2. Quanto al secondo motivo di ricorso, deve rilevarsi che, in tema di compromissione dell'assetto del territorio mediante edificazione abusiva, la circostanza attenuante di cui all'art. 62 c.p., n. 6, non è applicabile quando l'elisione o l'attenuazione delle conseguenze dannose o pericolose del reato (attuate attraverso attività di demolizione) avvengano a notevole distanza di tempo dal momento di realizzazione dell'illecito e siano conseguenza di un ordine impartito dall'autorità amministrativa preposta alla vigilanza sull'attività edilizia, poiché manca in tal caso la spontaneità del ravvedimento e, nel periodo di mantenimento ed uso del manufatto, è stato comunque già realizzato l'obiettivo illecito perseguito dall'agente.
Legittimamente, pertanto, l'attenuante è stata denegata nella fattispecie in esame, che - come esattamente evidenziato dalla Corte di merito - è caratterizzata dall'accertamento dell'edificazione abusiva in data 20.5.2002, da un uso commerciale protratto delle stesse e dalla rimozione riscontrata soltanto nel marzo del 2005, "ben dopo l'inizio del processo di primo grado".

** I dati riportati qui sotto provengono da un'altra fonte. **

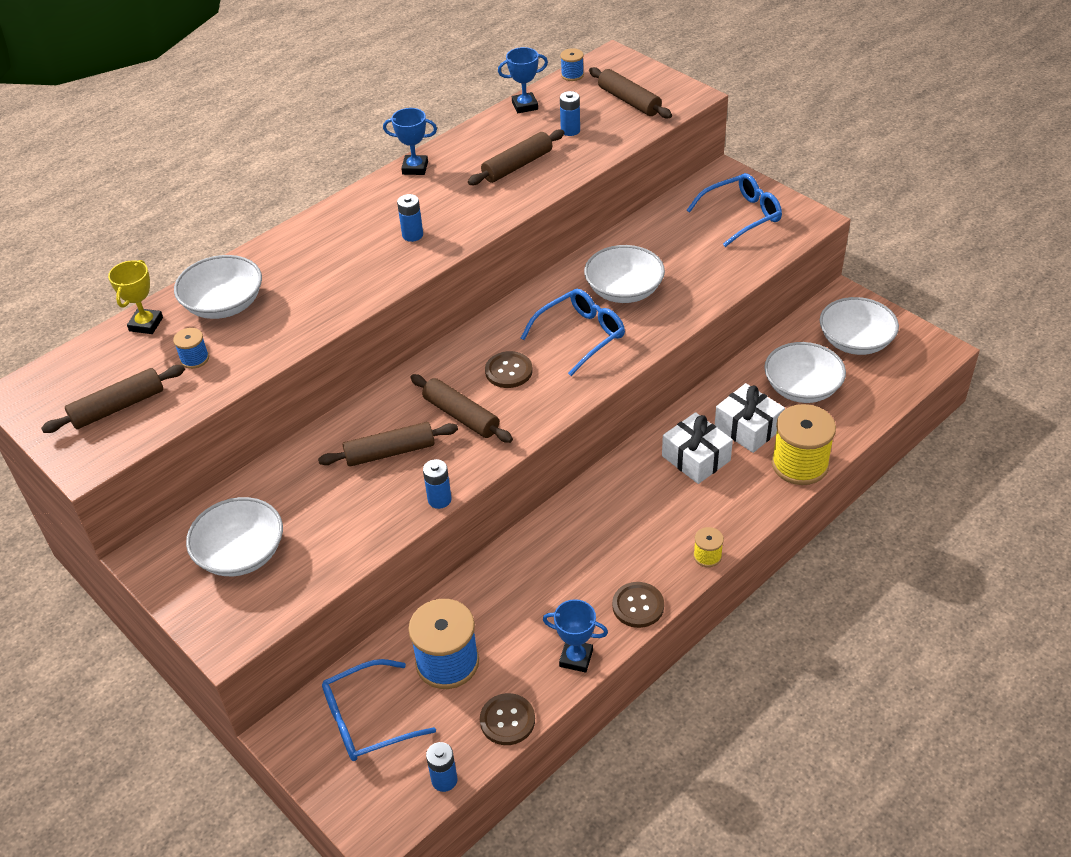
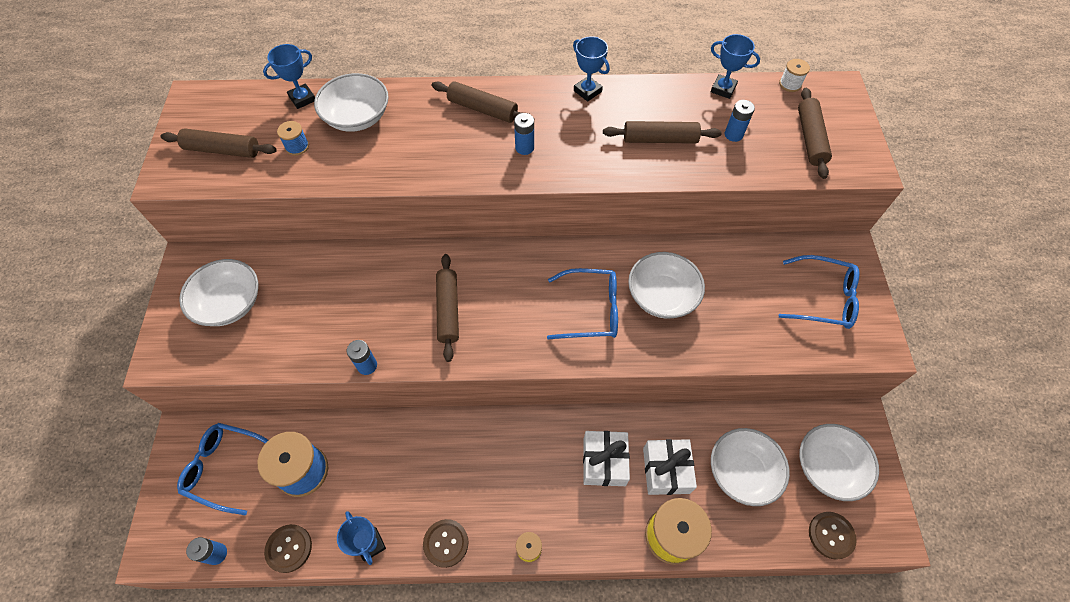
camera: 40 degrees right, 15 degrees up
yellow trophy [108,260,163,334] -> blue trophy [263,44,315,109]
brown rolling pin [318,422,458,467] -> brown rolling pin moved to [432,81,534,123]
brown button [485,351,533,388] -> brown button moved to [809,512,857,560]
blue spool [560,48,584,81] -> white spool [779,59,810,92]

L'entità della pena, assai prossima ai minimi edittali e relativa 4 ben cinque fattispecie contravvenzionali, risulta correlata, infine, con motivazione adeguata, all'entità oggettiva dei fatti ed alla personalità dell'imputato, complessivamente considerate secondo i criteri direttivi di cui all'art. 133 cod. pen..
3. Al rigetto del ricorso segue la condanna del ricorrente al pagamento delle spese del procedimento.
P.Q.M.
la Corte Suprema di Cassazione, visti gli artt. 607, 615 e 616 c.p.p., rigetta il ricorso e condanna il ricorrente al pagamento delle spese processuali.
Così deciso in Roma, il 28 settembre 2006.